Furthermore, ABI Research believes that CBRS will make it possible for any property owner or enterprise to create their own private LTE network. Private LTE networks will find many applications in numerous verticals, such as industrial, mining, ports, transportation, and enterprises. Private LTE networks, unlike public LTE networks, are managed locally and the network is tailored and optimized for the local services and applications for which it is used. Sensitive or proprietary data stay local, as may be the case in manufacturing or enterprise applications.

In addition to enabling densification for mobile network operators (MNOs), multiple system operators (MSOs) can leverage CBRS to expand their services to quad-play by offering supplementary mobile services as mobile virtual network operators (MVNOs).
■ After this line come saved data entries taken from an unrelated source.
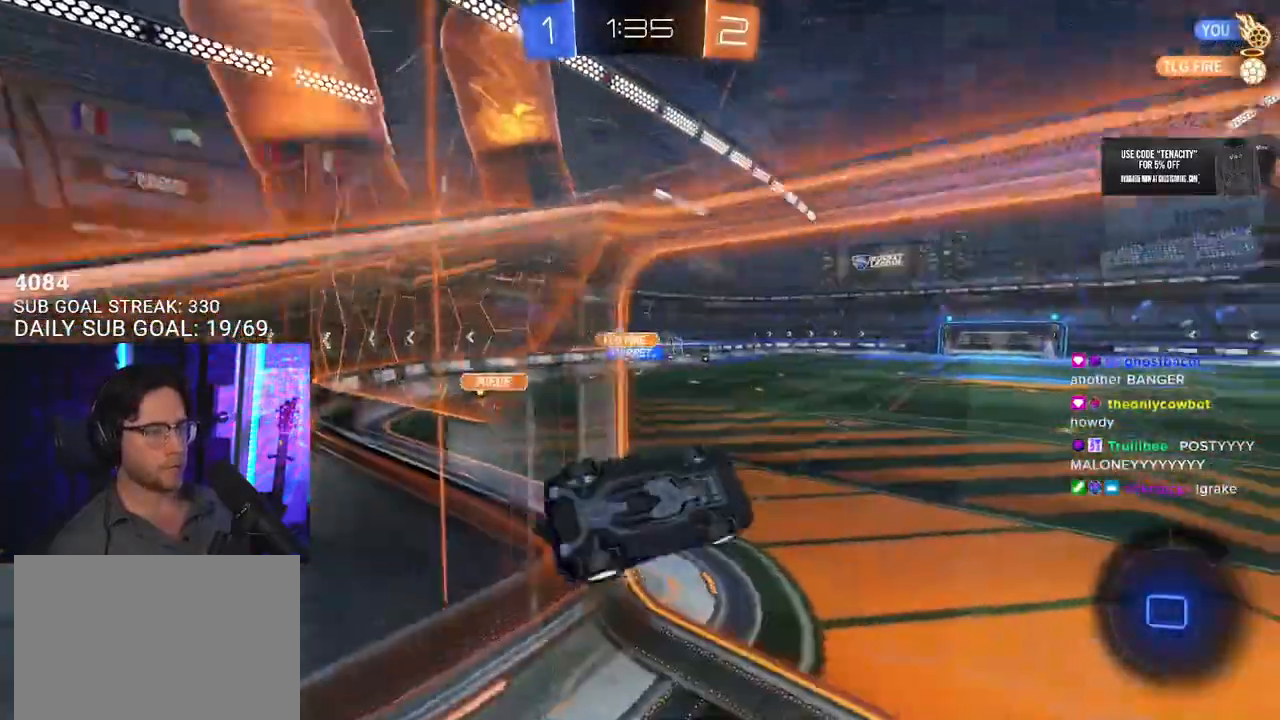
{"buttons": ["CROSS", "R2"], "left_stick": "up", "right_stick": "center", "events": [[17, "left_stick", "up"], [167, "left_stick", "right"], [250, "left_stick", "down"], [350, "L3", "up"], [450, "left_stick", "up"], [500, "CROSS", "down"]]}
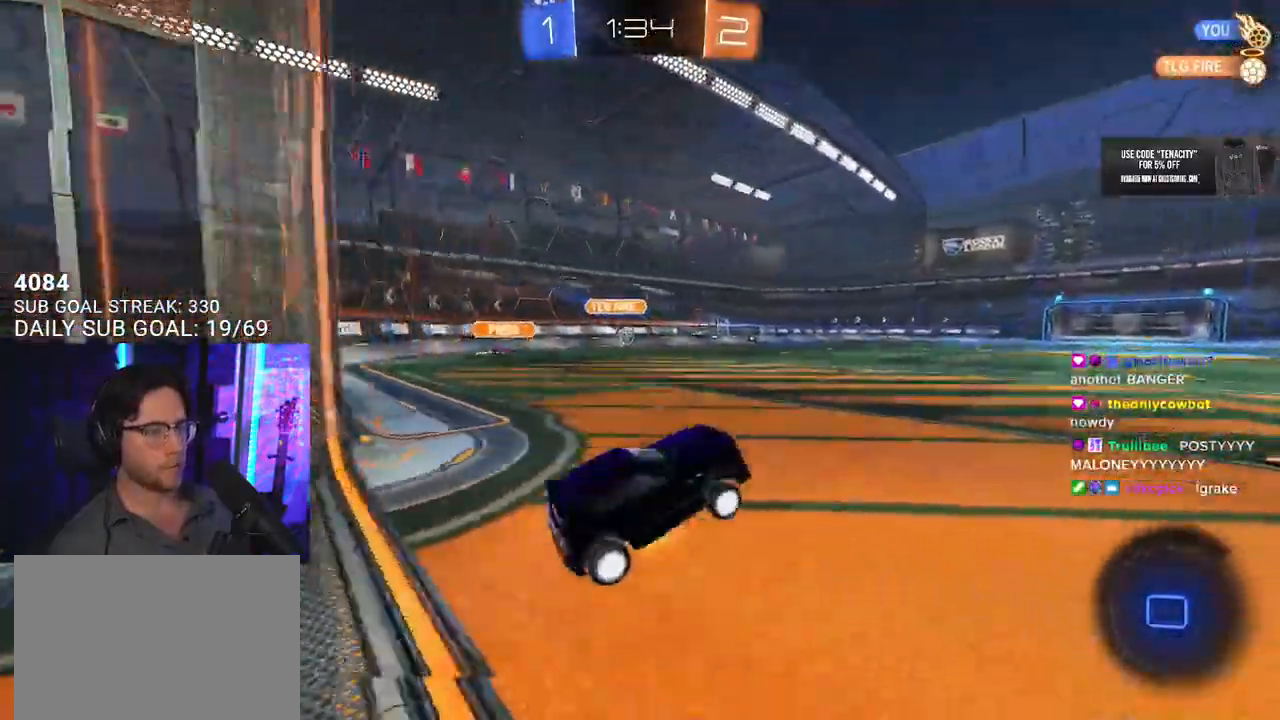
{"buttons": ["R2"], "left_stick": "left", "right_stick": "center", "events": [[100, "left_stick", "center"], [150, "CROSS", "up"], [383, "left_stick", "left"]]}
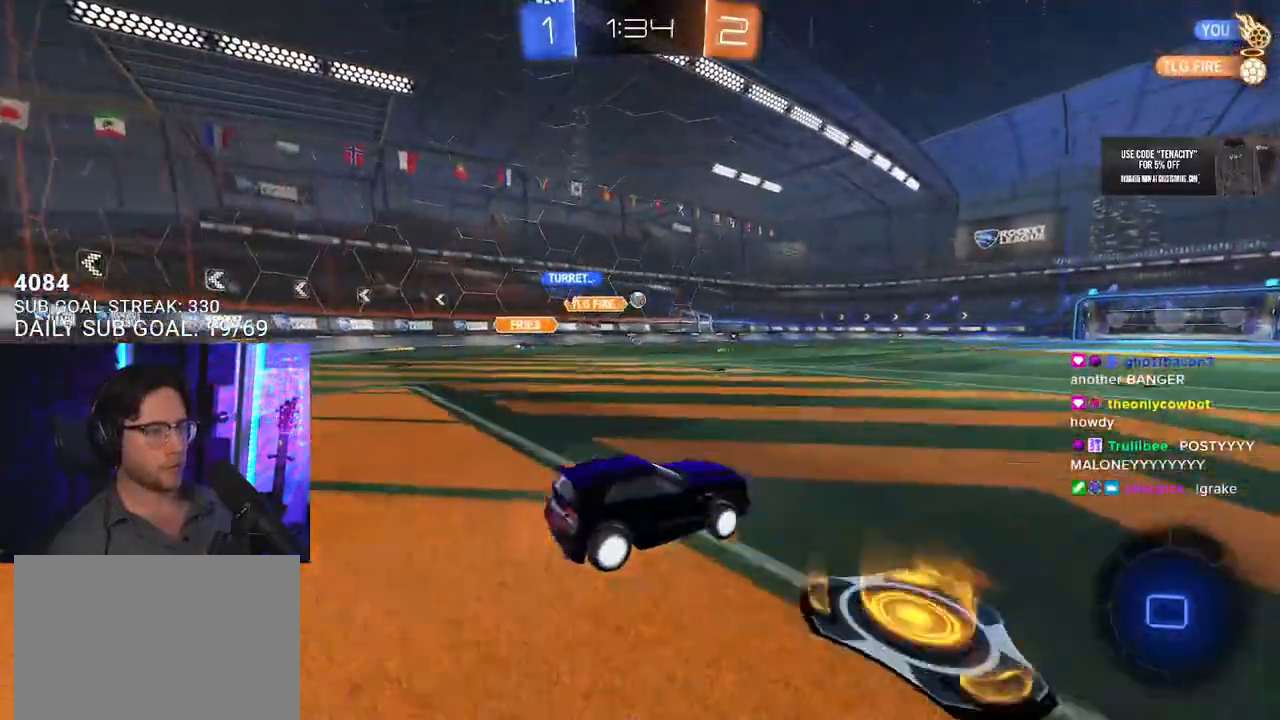
{"buttons": ["L2", "R2"], "left_stick": "down-left", "right_stick": "center", "events": [[17, "left_stick", "up"], [50, "CROSS", "down"], [117, "L2", "down"], [133, "CROSS", "up"], [167, "CROSS", "down"], [217, "SQUARE", "down"], [217, "left_stick", "down"], [233, "L2", "up"], [317, "CROSS", "up"], [317, "L2", "down"], [333, "SQUARE", "up"], [350, "left_stick", "down-left"]]}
Using their existing cable infrastructure, MSOs can offer 4G cellular, in addition to cable TV, telephone, and broadband Internet. MSOs can also offer to offload MNO traffic, transiting a host network in return for reduced fees, or even negotiate a “swap” agreement with the MNO offering roaming onto CBRS in return for reduced fees.

The FCC Decision Will Trigger Commercial Operations Nationwide    


The current 3-year license term with no expectation of renewal will limit the uptake of PALs and ABI Research believes the FCC should relax this term to 10 years. However, we believe the proposed large-area Partial Economic Area (PEA) license will hinder innovation in this band and exclude smaller operators who may not have the capital to purchase a costly 10-year PEA-based license, disrupting the business models of some vendors who have already entered the U.S. market under the assumption that the current CBRS license plan will be used in the future. ABI Research believes that a workable compromise exists by defining PAL areas as smaller than PEAs and greater than census tracts, such as counties.

The FCC is expected to decide on the PAL definition and auction rules imminently. Also, the FCC plans to issue final certification of the SASs by the middle of 2018. The first commercial operations will be from the wireless Internet service provider (WISP) community almost immediately under GAA rules after SAS certification, while MNO and MSO rollout for mobile applications will be gated by handset availability, which will start in 2H 2018, with PAL auctions occurring in early 2019.

As we look forward to these FCC decisions, ABI Research has noted that, in addition to the Verizon trial, CBRS trials from T-Mobile, Charter Communications, and Comcast are occurring. Also, CBRS may be used as a fixed wireless application by the WISPs, and because this does not require handset support, multiple WISPs have already started trials. These include in California, GigaBeam Networks in Kentucky, Paladin Wireless in Georgia, and Vistabeam in Wyoming and Nebraska.

The CBRS promoter organization—the CBRS Alliance—has a membership list that is seemingly a “who’s who” of companies active in mobile communications, including all four Tier One U.S. MNOs; Charter Cox and Comcast from the MSO community; and American Tower, Crown Castle, and SBA Communications, which are among the largest tower companies in the country. As a result, ABI Research believes that the imminent FCC decision on the PAL auction and certification of SASs will trigger commercial operations in 2018 from many service providers.